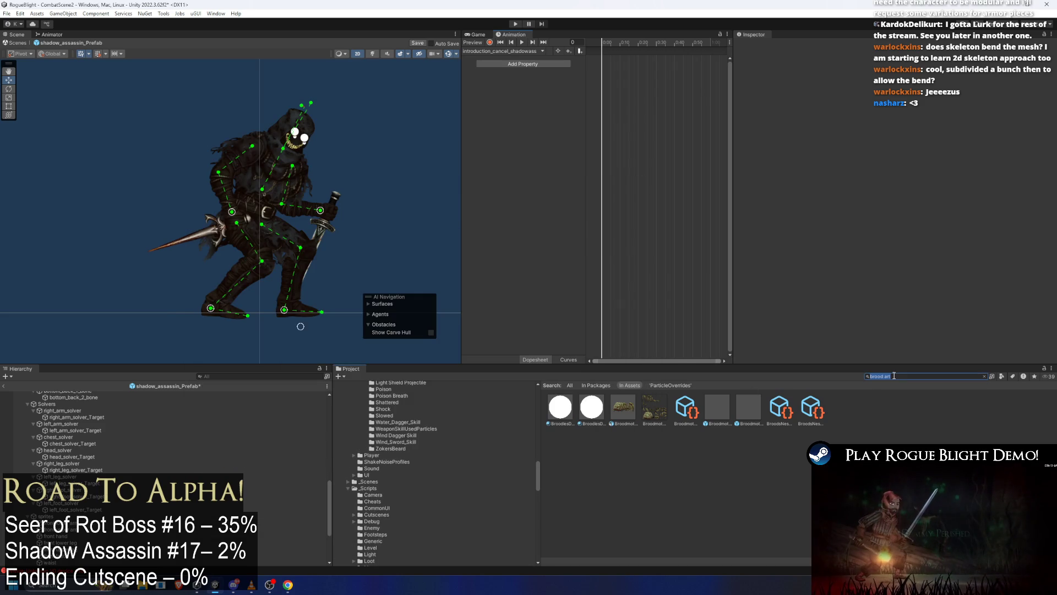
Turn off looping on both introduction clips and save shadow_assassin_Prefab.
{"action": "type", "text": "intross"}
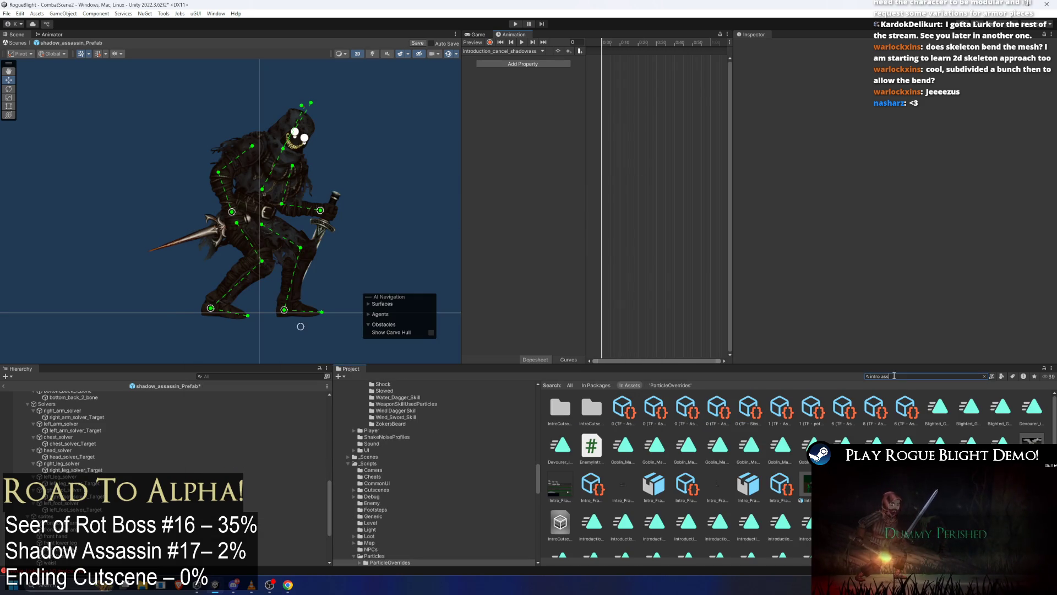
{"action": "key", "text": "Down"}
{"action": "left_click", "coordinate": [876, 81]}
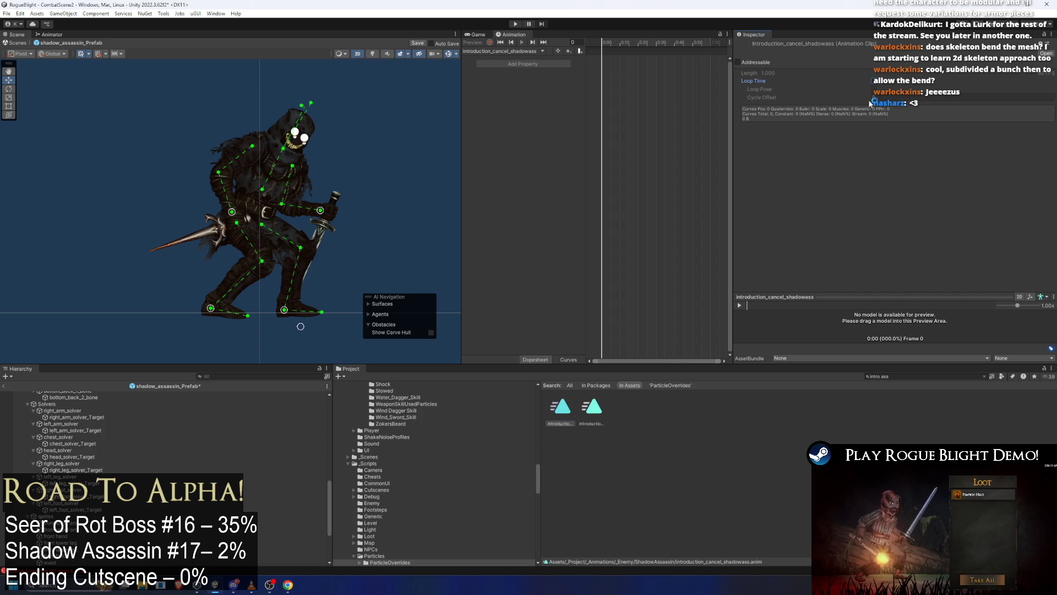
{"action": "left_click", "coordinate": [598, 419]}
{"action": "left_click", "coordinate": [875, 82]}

• _WHAT THE TASK REQUIRES_
Transcribe the records verbatim and omit the images.

• _PROBLEM SOLUTION_
Turn off looping on both introduction clips and save shadow_assassin_Prefab.
{"action": "type", "text": "intross"}
{"action": "key", "text": "Down"}
{"action": "left_click", "coordinate": [876, 81]}
{"action": "left_click", "coordinate": [598, 419]}
{"action": "left_click", "coordinate": [875, 82]}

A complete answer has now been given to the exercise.